*** Opening Data ***

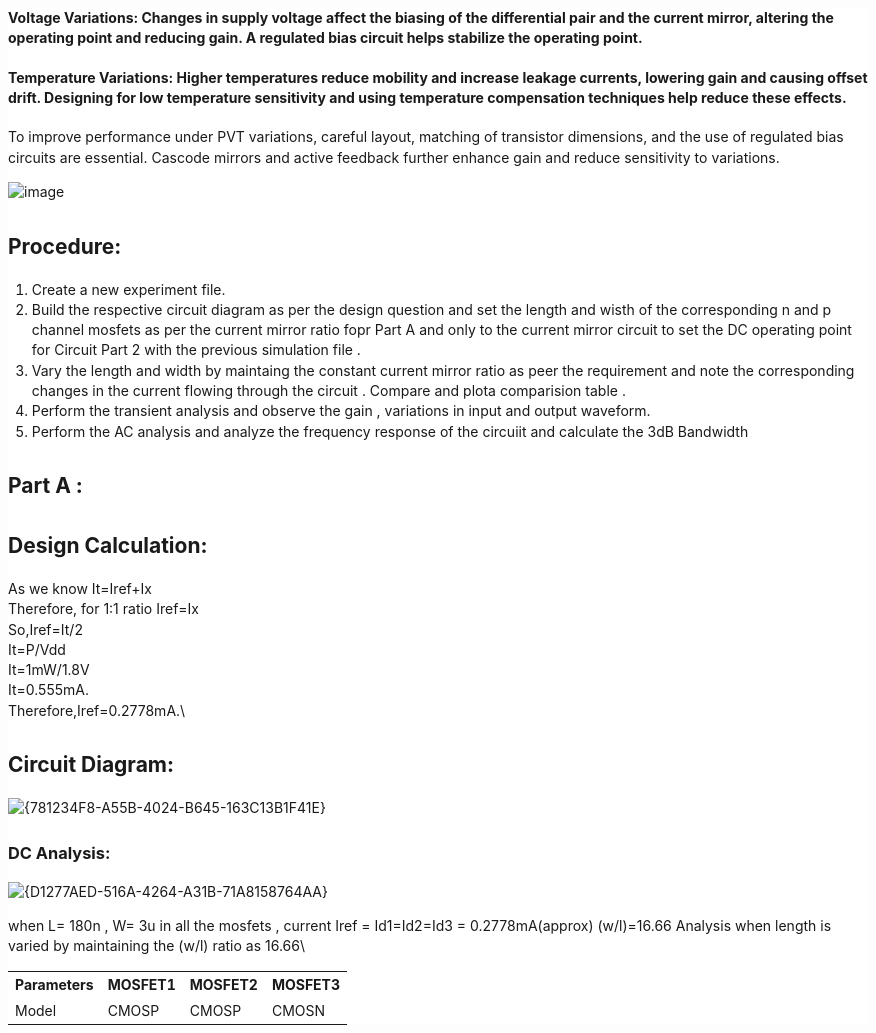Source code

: #### **Voltage Variations**: Changes in supply voltage affect the biasing of the differential pair and the current mirror, altering the operating point and reducing gain. A regulated bias circuit helps stabilize the operating point.

#### **Temperature Variations:** Higher temperatures reduce mobility and increase leakage currents, lowering gain and causing offset drift. Designing for low temperature sensitivity and using temperature compensation techniques help reduce these effects.

To improve performance under PVT variations, careful layout, matching of transistor dimensions, and the use of regulated bias circuits are essential. Cascode mirrors and active feedback further enhance gain and reduce sensitivity to variations.

![image](https://github.com/user-attachments/assets/adb54238-c8d1-4558-9ee5-98a4af3fe74b)

## Procedure:
1. Create a new experiment file.
2. Build the respective circuit diagram as per the design question and set the length and wisth of the corresponding n and p channel mosfets as per the current mirror ratio fopr Part A and only to the current mirror circuit to set the DC operating point for Circuit Part 2 with the previous simulation file .
3. Vary the length and width by maintaing the constant current mirror ratio as peer the requirement and note the corresponding changes in the current flowing through the circuit . Compare and plota comparision table .
4. Perform the transient analysis and observe the gain , variations in input and output waveform.
5. Perform the AC analysis and analyze the frequency response of the circuiit and calculate the 3dB Bandwidth 
## Part A :
## Design Calculation:
As we know It=Iref+Ix\
Therefore, for 1:1 ratio Iref=Ix\
So,Iref=It/2\
It=P/Vdd\
It=1mW/1.8V\
It=0.555mA.\
Therefore,Iref=0.2778mA.\
## Circuit Diagram:
![{781234F8-A55B-4024-B645-163C13B1F41E}](https://github.com/user-attachments/assets/c8108b74-7382-43ea-ac34-64b304012d59)

### DC Analysis:
![{D1277AED-516A-4264-A31B-71A8158764AA}](https://github.com/user-attachments/assets/eb9bc24a-67f5-4c07-a9ca-957f3284ef44)

when L= 180n , W= 3u in all the mosfets , current Iref = Id1=Id2=Id3 = 0.2778mA(approx)
(w/l)=16.66
Analysis when length is varied by maintaining the (w/l) ratio as 16.66\
<table> 
<tr>
 <th><b>Parameters</b></th>
 <th><b>MOSFET1</b></th>
 <th><b>MOSFET2</b></th>
 <th><b>MOSFET3</b></th>
</tr>
<tr>
    <td>Model</td>
    <td>CMOSP</td>
    <td>CMOSP</td>
    <td>CMOSN</td>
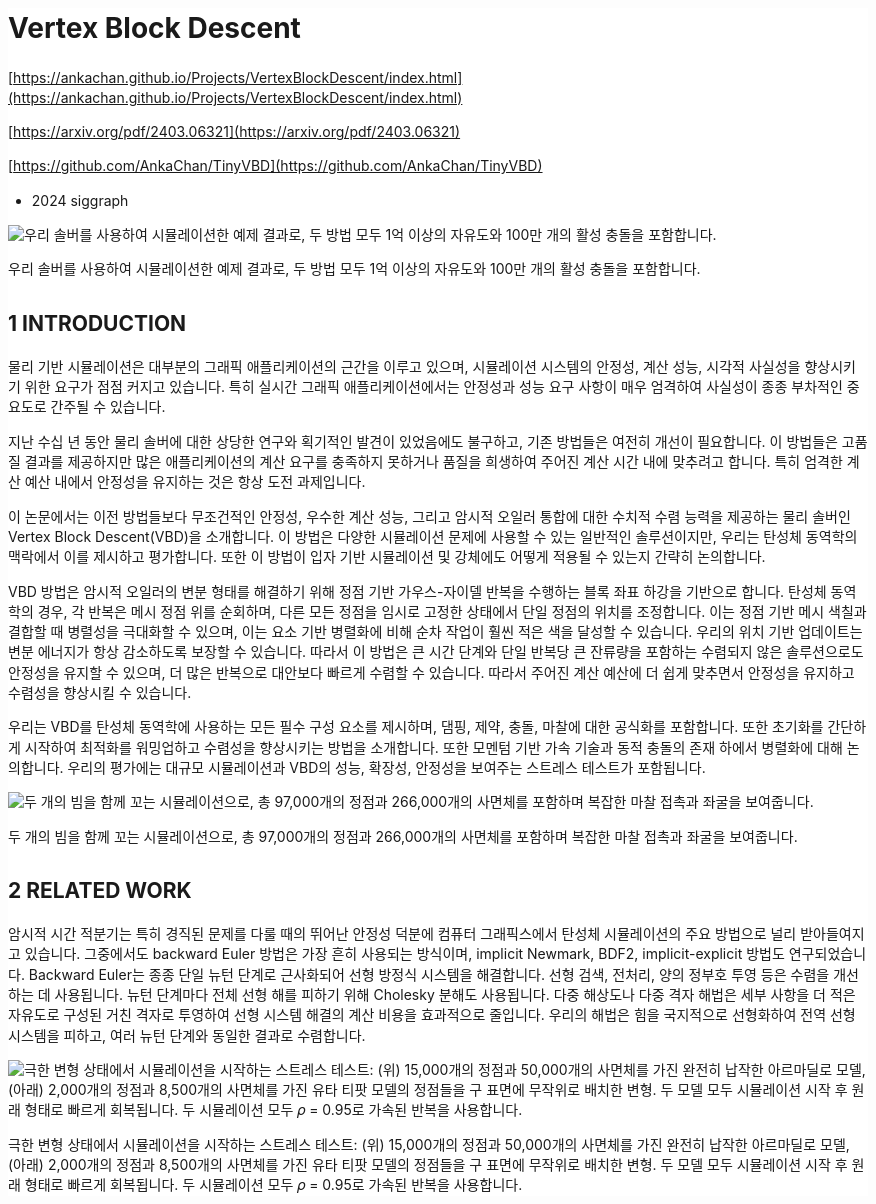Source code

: # Vertex Block Descent

[https://ankachan.github.io/Projects/VertexBlockDescent/index.html](https://ankachan.github.io/Projects/VertexBlockDescent/index.html)

[https://arxiv.org/pdf/2403.06321](https://arxiv.org/pdf/2403.06321)

[https://github.com/AnkaChan/TinyVBD](https://github.com/AnkaChan/TinyVBD)

- 2024 siggraph

![우리 솔버를 사용하여 시뮬레이션한 예제 결과로, 두 방법 모두 1억 이상의 자유도와 100만 개의 활성 충돌을 포함합니다.](Vertex%20Block%20Descent%202b886b5037464f919ea7157300af7d4b/Untitled.png)

우리 솔버를 사용하여 시뮬레이션한 예제 결과로, 두 방법 모두 1억 이상의 자유도와 100만 개의 활성 충돌을 포함합니다.

## 1 INTRODUCTION

물리 기반 시뮬레이션은 대부분의 그래픽 애플리케이션의 근간을 이루고 있으며, 시뮬레이션 시스템의 안정성, 계산 성능, 시각적 사실성을 향상시키기 위한 요구가 점점 커지고 있습니다. 특히 실시간 그래픽 애플리케이션에서는 안정성과 성능 요구 사항이 매우 엄격하여 사실성이 종종 부차적인 중요도로 간주될 수 있습니다.

지난 수십 년 동안 물리 솔버에 대한 상당한 연구와 획기적인 발견이 있었음에도 불구하고, 기존 방법들은 여전히 개선이 필요합니다. 이 방법들은 고품질 결과를 제공하지만 많은 애플리케이션의 계산 요구를 충족하지 못하거나 품질을 희생하여 주어진 계산 시간 내에 맞추려고 합니다. 특히 엄격한 계산 예산 내에서 안정성을 유지하는 것은 항상 도전 과제입니다.

이 논문에서는 이전 방법들보다 무조건적인 안정성, 우수한 계산 성능, 그리고 암시적 오일러 통합에 대한 수치적 수렴 능력을 제공하는 물리 솔버인 Vertex Block Descent(VBD)을 소개합니다. 이 방법은 다양한 시뮬레이션 문제에 사용할 수 있는 일반적인 솔루션이지만, 우리는 탄성체 동역학의 맥락에서 이를 제시하고 평가합니다. 또한 이 방법이 입자 기반 시뮬레이션 및 강체에도 어떻게 적용될 수 있는지 간략히 논의합니다.

VBD 방법은 암시적 오일러의 변분 형태를 해결하기 위해 정점 기반 가우스-자이델 반복을 수행하는 블록 좌표 하강을 기반으로 합니다. 탄성체 동역학의 경우, 각 반복은 메시 정점 위를 순회하며, 다른 모든 정점을 임시로 고정한 상태에서 단일 정점의 위치를 조정합니다. 이는 정점 기반 메시 색칠과 결합할 때 병렬성을 극대화할 수 있으며, 이는 요소 기반 병렬화에 비해 순차 작업이 훨씬 적은 색을 달성할 수 있습니다. 우리의 위치 기반 업데이트는 변분 에너지가 항상 감소하도록 보장할 수 있습니다. 따라서 이 방법은 큰 시간 단계와 단일 반복당 큰 잔류량을 포함하는 수렴되지 않은 솔루션으로도 안정성을 유지할 수 있으며, 더 많은 반복으로 대안보다 빠르게 수렴할 수 있습니다. 따라서 주어진 계산 예산에 더 쉽게 맞추면서 안정성을 유지하고 수렴성을 향상시킬 수 있습니다.

우리는 VBD를 탄성체 동역학에 사용하는 모든 필수 구성 요소를 제시하며, 댐핑, 제약, 충돌, 마찰에 대한 공식화를 포함합니다. 또한 초기화를 간단하게 시작하여 최적화를 워밍업하고 수렴성을 향상시키는 방법을 소개합니다. 또한 모멘텀 기반 가속 기술과 동적 충돌의 존재 하에서 병렬화에 대해 논의합니다. 우리의 평가에는 대규모 시뮬레이션과 VBD의 성능, 확장성, 안정성을 보여주는 스트레스 테스트가 포함됩니다.

![두 개의 빔을 함께 꼬는 시뮬레이션으로, 총 97,000개의 정점과 266,000개의 사면체를 포함하며 복잡한 마찰 접촉과 좌굴을 보여줍니다.](Vertex%20Block%20Descent%202b886b5037464f919ea7157300af7d4b/Untitled%201.png)

두 개의 빔을 함께 꼬는 시뮬레이션으로, 총 97,000개의 정점과 266,000개의 사면체를 포함하며 복잡한 마찰 접촉과 좌굴을 보여줍니다.

## 2 RELATED WORK

암시적 시간 적분기는 특히 경직된 문제를 다룰 때의 뛰어난 안정성 덕분에 컴퓨터 그래픽스에서 탄성체 시뮬레이션의 주요 방법으로 널리 받아들여지고 있습니다. 그중에서도 backward Euler 방법은 가장 흔히 사용되는 방식이며, implicit Newmark, BDF2, implicit-explicit 방법도 연구되었습니다. Backward Euler는 종종 단일 뉴턴 단계로 근사화되어 선형 방정식 시스템을 해결합니다. 선형 검색, 전처리, 양의 정부호 투영 등은 수렴을 개선하는 데 사용됩니다. 뉴턴 단계마다 전체 선형 해를 피하기 위해 Cholesky 분해도 사용됩니다. 다중 해상도나 다중 격자 해법은 세부 사항을 더 적은 자유도로 구성된 거친 격자로 투영하여 선형 시스템 해결의 계산 비용을 효과적으로 줄입니다. 우리의 해법은 힘을 국지적으로 선형화하여 전역 선형 시스템을 피하고, 여러 뉴턴 단계와 동일한 결과로 수렴합니다.

![극한 변형 상태에서 시뮬레이션을 시작하는 스트레스 테스트: (위) 15,000개의 정점과 50,000개의 사면체를 가진 완전히 납작한 아르마딜로 모델, (아래) 2,000개의 정점과 8,500개의 사면체를 가진 유타 티팟 모델의 정점들을 구 표면에 무작위로 배치한 변형. 두 모델 모두 시뮬레이션 시작 후 원래 형태로 빠르게 회복됩니다. 두 시뮬레이션 모두 𝜌 = 0.95로 가속된 반복을 사용합니다.](Vertex%20Block%20Descent%202b886b5037464f919ea7157300af7d4b/Untitled%202.png)

극한 변형 상태에서 시뮬레이션을 시작하는 스트레스 테스트: (위) 15,000개의 정점과 50,000개의 사면체를 가진 완전히 납작한 아르마딜로 모델, (아래) 2,000개의 정점과 8,500개의 사면체를 가진 유타 티팟 모델의 정점들을 구 표면에 무작위로 배치한 변형. 두 모델 모두 시뮬레이션 시작 후 원래 형태로 빠르게 회복됩니다. 두 시뮬레이션 모두 𝜌 = 0.95로 가속된 반복을 사용합니다.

*** Closing Data ***

▶ **Task objective**: Pull out each line of the material above that contains the word "Part", and copy those lines in full.

▶ **Answer section**:
2. Build the respective circuit diagram as per the design question and set the length and wisth of the corresponding n and p channel mosfets as per the current mirror ratio fopr Part A and only to the current mirror circuit to set the DC operating point for Circuit Part 2 with the previous simulation file .
## Part A :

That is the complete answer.